Reynard slunk from the bushes, scurried across the sidewalk and the stretch of open grass, and crouched down next to the marble plinth atop which stood the bronze statue of Adam Frankenstein that dominated this section of Ravenshaft’s Cryptic Acres Park. There he paused a moment, watching and listening.

  Crickets chirred in the darkness beyond the yellow circles of light cast by the black cast-iron lamps that lined the park’s paths. The lamps were solarite-powered, a touch of the old-fashioned that fit the locale well. The spiders and webs decorating them were old-fashioned, too, being completely non-interactive. They didn’t move or scream or display informative diagrams, no matter how many times you scanned them with your Realms+ Card. Which didn’t prevent the occasional idiotic tourist from trying, though.

  Reynard saluted Ravenshaft’s refusal to change its venerable ways. That alone was what made it Belladonna’s last tolerable city. The rest of the realm had become far too tame and commercialized, campily playing up its weirdness and spookiness to attract new residents in an effort to mitigate the population drain caused by the ongoing space migration. But then, most realms had been reduced to the same thing, desperately flaunting their every plus like aging whores trying to compete with the younger, fresher girls down the block. And like those aging whores, the realms were doomed to lose. Why would anyone bother with a mere realm when whole planets had been terraformed to meet the needs and desires of every species, race, and lifestyle?

  Ravenshaft, though, remained one of a kind. Unlike Lachrymont or Vile Vale or any other big city in Belladonna, Ravenshaft was still genuinely scary. The danger wasn’t just theatrics to wow prospective denizens. It still had murky byways and labyrinths of alleys any halfway sane person would stay out of. Ravenshaft’s disappearance rate was five times higher than anywhere else in the United Realms. No one knew why, or where those missing persons might be ending up, though many claimed this was where a lot of the nastier vampires gangs had decamped to, the ones who refused to play nice with the UR government and give up victimizing innocents. Reynard had also heard that Ravenshaft still had serial killers.

  If so, they weren’t in Cryptic Acres Park at the moment. Nor were the nasty vampires.

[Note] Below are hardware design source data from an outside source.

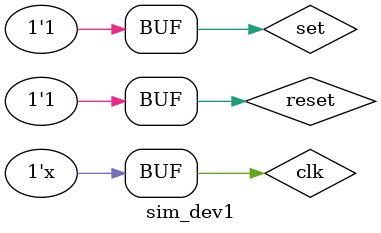
<source format=v>
`timescale 1ns / 1ps
module sim_dev1();
reg reset,set,clk;
wire [3:0]Y;

initial
    begin
        reset = 0;
        set = 0;
        clk = 1;
        #40 set = 1;
        #40 reset = 1;
    end
always#20 clk = ~clk;
counter_12 u(reset,set,clk,Y);
endmodule
</source>
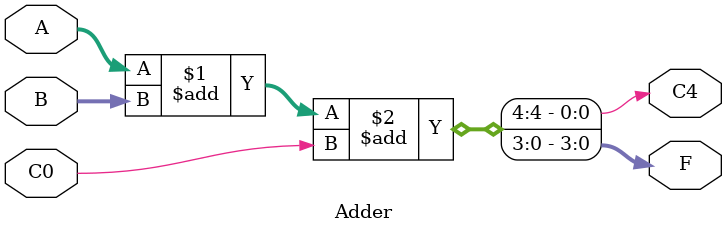
<source format=v>
`timescale 1ns / 1ps


module Adder(
    input [3:0] A,B,
    input C0,
    output C4,
    output [3:0] F
    );

    assign {C4,F}=A+B+C0;

endmodule

</source>
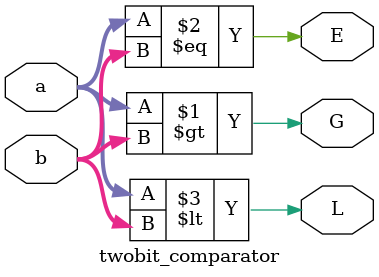
<source format=v>
`timescale 1ns / 1ps
module twobit_comparator(
    input [1:0] a,b,
    output G, E, L
    );
    
    assign G = (a > b);
    assign E = (a == b);
    assign L = (a < b);
endmodule

</source>
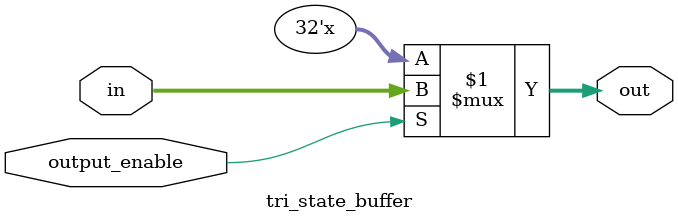
<source format=v>
module tri_state_buffer(in, output_enable, out);
    input [31:0] in;
    input output_enable;
    output [31:0] out;

    assign out = output_enable ? in : {32{1'bz}};

endmodule
</source>
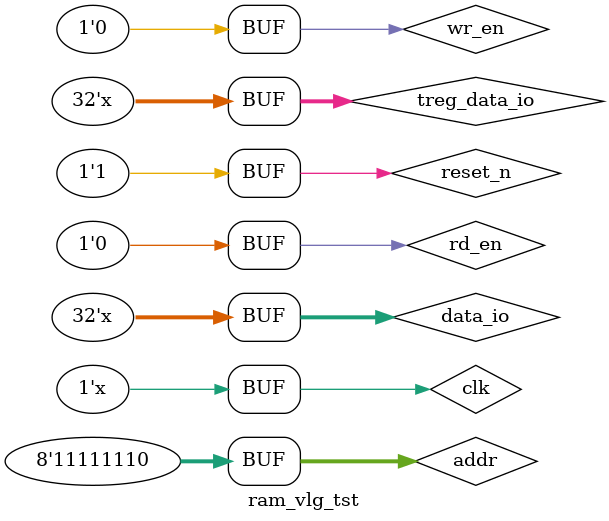
<source format=v>
/*
 * file   : testBench.v 
 * author : zyl
 * date   : 2018-8-11
 * addr   : whu.edu.ionosphereLab
 */

`timescale 1 ps/ 1 ps

module ram_vlg_tst();
/******************    端口   ********************/
reg [7:0] addr;
reg clk;
reg [31:0] treg_data_io;
reg rd_en;
reg reset_n;
reg wr_en;
                                        
wire [31:0]  data_io;

assign data_io = treg_data_io;
always #50 clk = ~clk;


/******************   初始化  ********************/
initial begin                                                  
  init();
  
  write(255,99);
  write(254,77); 

  read(255);
  read(254);                                                          
end  


/******************初始化任务块********************/
task init;
  begin
    clk <= 0;
    reset_n <=1;
    addr <=0;
    rd_en <=0;
    wr_en <=0;
    #200 reset_n <=0;
    #200 reset_n <=1;
  end
endtask
   
/**********写任务(8位地址 ,32位数据)***************/   
task write;
  input [7:0]  addr_i;
  input [31:0] data_i;
  begin
     #150;                   
     addr <= addr_i;
     treg_data_io <= data_i;
     #50                 
     wr_en <= 1;
     #100
     wr_en <= 0;
  end
endtask
      
/*****************读任务(8位地址)******************/   
task read;
  input [7:0]  addr_i;
  begin
     #150; 
     //读之前，把数据缓冲端置为高阻态，接受数据
     treg_data_io<= 32'bz;
     addr <= addr_i;
     #50                   
     rd_en <= 1;
     #100
     rd_en <= 0;
  end
endtask
       
/*****************   ram例化    ******************/           
ram i1 (
	.addr(addr),
	.clk(clk),
	.data_io(data_io),
	.rd_en(rd_en),
	.reset_n(reset_n),
	.wr_en(wr_en)
);
  
endmodule
// end testBench module


</source>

Nor, thankfully, was anyone other than Reynard. The park’s paths were silent and still. Even in sinister Ravenshaft most folks were fast asleep at three a.m. on a weeknight.

  Most, but not all. Local Watch patrols, he knew, checked the park periodically throughout the night, so he had to act fast.

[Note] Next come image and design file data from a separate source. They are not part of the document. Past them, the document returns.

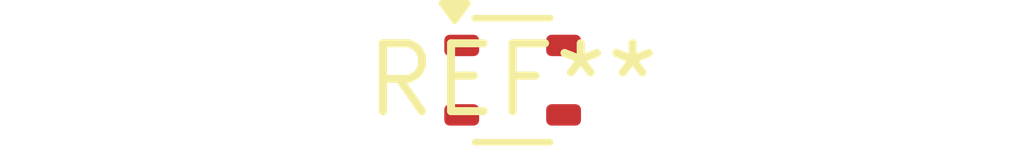
<source format=kicad_pcb>
(kicad_pcb (version 20240108) (generator pcbnew)

  (general
    (thickness 1.6)
  )

  (paper "A4")
  (layers
    (0 "F.Cu" signal)
    (31 "B.Cu" signal)
    (32 "B.Adhes" user "B.Adhesive")
    (33 "F.Adhes" user "F.Adhesive")
    (34 "B.Paste" user)
    (35 "F.Paste" user)
    (36 "B.SilkS" user "B.Silkscreen")
    (37 "F.SilkS" user "F.Silkscreen")
    (38 "B.Mask" user)
    (39 "F.Mask" user)
    (40 "Dwgs.User" user "User.Drawings")
    (41 "Cmts.User" user "User.Comments")
    (42 "Eco1.User" user "User.Eco1")
    (43 "Eco2.User" user "User.Eco2")
    (44 "Edge.Cuts" user)
    (45 "Margin" user)
    (46 "B.CrtYd" user "B.Courtyard")
    (47 "F.CrtYd" user "F.Courtyard")
    (48 "B.Fab" user)
    (49 "F.Fab" user)
    (50 "User.1" user)
    (51 "User.2" user)
    (52 "User.3" user)
    (53 "User.4" user)
    (54 "User.5" user)
    (55 "User.6" user)
    (56 "User.7" user)
    (57 "User.8" user)
    (58 "User.9" user)
  )

  (setup
    (pad_to_mask_clearance 0)
    (pcbplotparams
      (layerselection 0x00010fc_ffffffff)
      (plot_on_all_layers_selection 0x0000000_00000000)
      (disableapertmacros false)
      (usegerberextensions false)
      (usegerberattributes false)
      (usegerberadvancedattributes false)
      (creategerberjobfile false)
      (dashed_line_dash_ratio 12.000000)
      (dashed_line_gap_ratio 3.000000)
      (svgprecision 4)
      (plotframeref false)
      (viasonmask false)
      (mode 1)
      (useauxorigin false)
      (hpglpennumber 1)
      (hpglpenspeed 20)
      (hpglpendiameter 15.000000)
      (dxfpolygonmode false)
      (dxfimperialunits false)
      (dxfusepcbnewfont false)
      (psnegative false)
      (psa4output false)
      (plotreference false)
      (plotvalue false)
      (plotinvisibletext false)
      (sketchpadsonfab false)
      (subtractmaskfromsilk false)
      (outputformat 1)
      (mirror false)
      (drillshape 1)
      (scaleselection 1)
      (outputdirectory "")
    )
  )

  (net 0 "")

  (footprint "SOT-343_SC-70-4" (layer "F.Cu") (at 0 0))

)

</source>
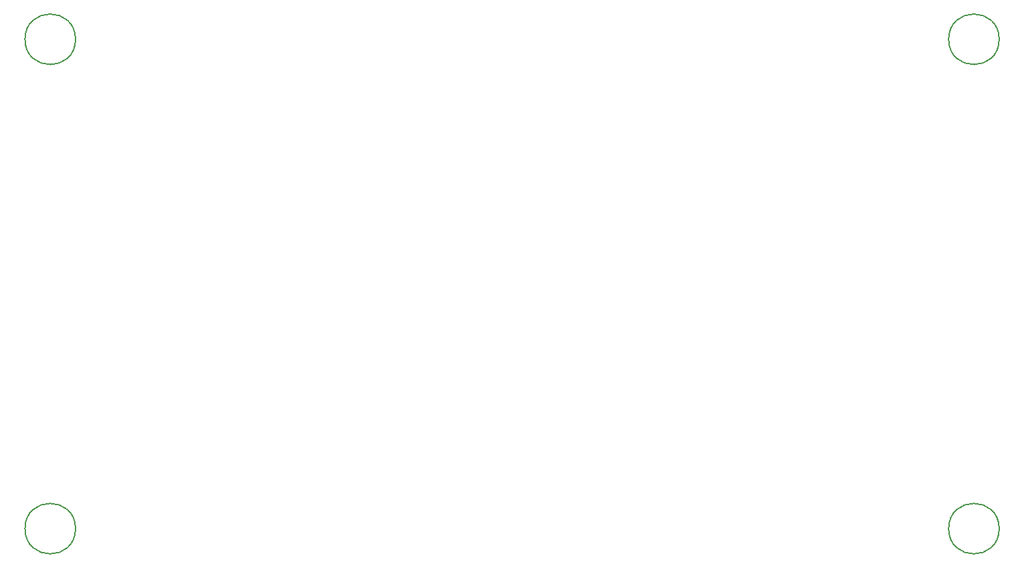
<source format=gbr>
%TF.GenerationSoftware,KiCad,Pcbnew,7.0.9*%
%TF.CreationDate,2024-10-16T13:46:26-06:00*%
%TF.ProjectId,sq_lockin_v9,73715f6c-6f63-46b6-996e-5f76392e6b69,rev?*%
%TF.SameCoordinates,Original*%
%TF.FileFunction,Other,Comment*%
%FSLAX46Y46*%
G04 Gerber Fmt 4.6, Leading zero omitted, Abs format (unit mm)*
G04 Created by KiCad (PCBNEW 7.0.9) date 2024-10-16 13:46:26*
%MOMM*%
%LPD*%
G01*
G04 APERTURE LIST*
%ADD10C,0.150000*%
G04 APERTURE END LIST*
D10*
%TO.C,H2*%
X117200000Y-54000000D02*
G75*
G03*
X117200000Y-54000000I-3200000J0D01*
G01*
%TO.C,H4*%
X117200000Y-116000000D02*
G75*
G03*
X117200000Y-116000000I-3200000J0D01*
G01*
%TO.C,H1*%
X234200000Y-116000000D02*
G75*
G03*
X234200000Y-116000000I-3200000J0D01*
G01*
%TO.C,H3*%
X234200000Y-54000000D02*
G75*
G03*
X234200000Y-54000000I-3200000J0D01*
G01*
%TD*%
M02*

</source>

  From a small cloth shopping sack he pulled a smoke bomb, a foot-long purple dildo, and a roll of thick tape sticky enough to adhere to cold marble. He tore off a strip of tape with his teeth and taped the dildo into the recess under the plinth’s chilly stone rim. He had just bitten off another strip to do the same with the smoke bomb when his communicator shrilled.

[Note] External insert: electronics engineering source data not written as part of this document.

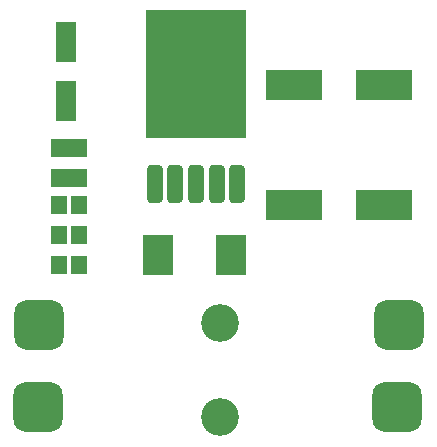
<source format=gts>
G04*
G04 #@! TF.GenerationSoftware,Altium Limited,Altium Designer,20.0.13 (296)*
G04*
G04 Layer_Color=8388736*
%FSLAX25Y25*%
%MOIN*%
G70*
G01*
G75*
%ADD20R,0.18713X0.09855*%
%ADD21R,0.07099X0.13398*%
%ADD22R,0.33792X0.42768*%
G04:AMPARAMS|DCode=23|XSize=55.24mil|YSize=128.08mil|CornerRadius=15.81mil|HoleSize=0mil|Usage=FLASHONLY|Rotation=0.000|XOffset=0mil|YOffset=0mil|HoleType=Round|Shape=RoundedRectangle|*
%AMROUNDEDRECTD23*
21,1,0.05524,0.09646,0,0,0.0*
21,1,0.02362,0.12808,0,0,0.0*
1,1,0.03162,0.01181,-0.04823*
1,1,0.03162,-0.01181,-0.04823*
1,1,0.03162,-0.01181,0.04823*
1,1,0.03162,0.01181,0.04823*
%
%ADD23ROUNDEDRECTD23*%
%ADD24R,0.10446X0.13202*%
%ADD25R,0.05918X0.06312*%
%ADD26R,0.05328X0.06115*%
G04:AMPARAMS|DCode=27|XSize=165.48mil|YSize=165.48mil|CornerRadius=43.37mil|HoleSize=0mil|Usage=FLASHONLY|Rotation=0.000|XOffset=0mil|YOffset=0mil|HoleType=Round|Shape=RoundedRectangle|*
%AMROUNDEDRECTD27*
21,1,0.16548,0.07874,0,0,0.0*
21,1,0.07874,0.16548,0,0,0.0*
1,1,0.08674,0.03937,-0.03937*
1,1,0.08674,-0.03937,-0.03937*
1,1,0.08674,-0.03937,0.03937*
1,1,0.08674,0.03937,0.03937*
%
%ADD27ROUNDEDRECTD27*%
%ADD28C,0.12611*%
D20*
X495490Y274205D02*
D03*
X465569D02*
D03*
X495490Y314205D02*
D03*
X465569D02*
D03*
D21*
X389361Y308917D02*
D03*
Y328602D02*
D03*
D22*
X432874Y317806D02*
D03*
D23*
X419095Y281192D02*
D03*
X425985D02*
D03*
X432874D02*
D03*
X439764D02*
D03*
X446654D02*
D03*
D24*
X420277Y257497D02*
D03*
X444686D02*
D03*
D25*
X387378Y283247D02*
D03*
X393677D02*
D03*
X387378Y293247D02*
D03*
X393677D02*
D03*
D26*
X393974Y264205D02*
D03*
X387084D02*
D03*
X387084Y254205D02*
D03*
X393974D02*
D03*
X393974Y274205D02*
D03*
X387085D02*
D03*
D27*
X500529Y234205D02*
D03*
X499869Y206995D02*
D03*
X380529Y234205D02*
D03*
X380158Y206991D02*
D03*
D28*
X440966Y234871D02*
D03*
Y203375D02*
D03*
M02*

</source>
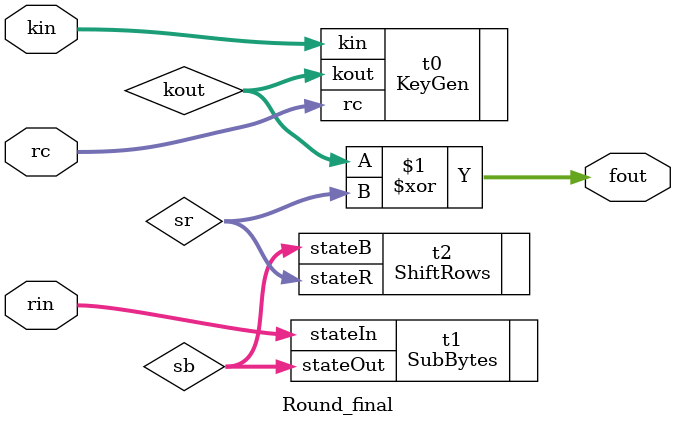
<source format=v>
module Round(rc, data, kin, kout, rndout);

input [3:0]rc;
input [127:0]data;
input [127:0]kin;
output [127:0]kout;
output [127:0]rndout;

wire [127:0] sb, sr, mcl;

KeyGen t0(.rc(rc), .kin(kin), .kout(kout));
SubBytes t1(.stateIn(data), .stateOut(sb));
ShiftRows t2(.stateB(sb), .stateR(sr));
MixColumn t3(.stateR(sr), .stateM(mcl));
assign rndout= kout^mcl;

endmodule

//final Round
module Round_final(rc, rin, kin, fout);

input [3:0]rc;
input [127:0]rin;
input [127:0]kin;
output [127:0]fout;

wire [127:0] sb, sr, mcl, kout;

KeyGen t0(.rc(rc), .kin(kin), .kout(kout));
SubBytes t1(.stateIn(rin), .stateOut(sb));
ShiftRows t2(.stateB(sb), .stateR(sr));
assign fout= kout^sr;

endmodule
</source>
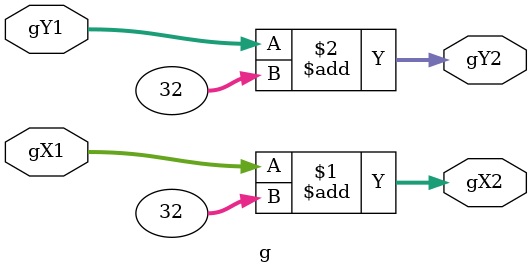
<source format=v>
module my_tri32(in, oe, out);
		input oe; //put reset back here?
		input [31:0] in;
		output [31:0] out;
		assign out = oe ? in : 32'bz;
endmodule 

module i(iX1, iY1, iX2, iY2);
	input[31:0] iX1, iY1;
	output[31:0] iX2, iY2;

	assign iX2 = iX1 + 32;
	assign iY2 = iY1 + 96;
endmodule 

module u(u1X1, u1Y1, u1X2, u1Y2, u1X3, u1Y3, u1X4);
	input[31:0] u1X1, u1Y1;
	output[31:0] u1X2, u1Y2, u1X3, u1Y3, u1X4;

	assign u1X2 = u1X1 + 32;
	assign u1X3 = u1X1 + 64;
	assign u1X4 = u1X1 + 96;
	assign u1Y2 = u1Y1 + 128;
	assign u1Y3 = u1Y1 + 96;
endmodule 

module g(gX1, gY1, gX2, gY2);
	input[31:0] gX1, gY1;
	output[31:0] gX2, gY2;

	assign gX2 = gX1 + 32;
	assign gY2 = gY1 + 32;
endmodule 
</source>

  “Thit,” he hissed around the tape as he scrambled to yank the small silver device from his pocket. He cursed himself for forgetting to mute it.

  He almost turned it off without answering it, but then reflected that it might be his lawyer with an update on the Charon property Reynard was bidding on.

  He hit TALK and said, “Yeth?”

  “Um…hello?” said a puzzled and very familiar female voice.

  “Tholath?” he said, all his panic and plans momentarily erased by astonishment.

  A pause on the other end, then: “Reynard? Is that you?”

  He pulled the tape from his mouth. One sticky edge caught on his upper lip and tore away a sliver of skin, producing a quick, sharp pain like a bee-sting.

  “Yeah,” he said. He touched the tip of his tongue to the wound and tasted blood. “It’s me.”

  “I couldn’t tell.”

  “Sorry, I was eating.” Over the uproar of thoughts and feelings and questions her call had unleashed, his instincts shouted at him to hurry up and finish the task at hand because the longer he squatted here with it half done the greater his chances of getting caught. He clamped the communicator to his ear with his raised left shoulder, and carefully taped the smoke bomb next to the dildo. “So, to what do I owe this unexpected pleasure?”

  “I…” She paused, took a breath. “I need your help.”

  “You need my help,” he said slowly and precisely, as if he were having trouble comprehending a statement so ludicrous. “It’s funny, I seem to recall that the last time we got in touch, you abruptly cut ties with me without even—”

  “Reynard, I don’t have time for this,” she said. The desperation in her voice stopped all his words. “We can talk about it later, if you want.”

  He stood up, knees cracking. “What do you need me to do?”

  “Do you have a car?”

  “Sure.”

  She heaved a relieved breath. “I need a ride.”

  “Don’t you have a car?”

  “Yes, but…I can’t use it.”

  “Why?”

  An exasperated grunt. “Reynard, please, I’ll tell you whatever you want to know later. We need to get moving.”

  He sighed. “Okay. Fine. Where are you now?”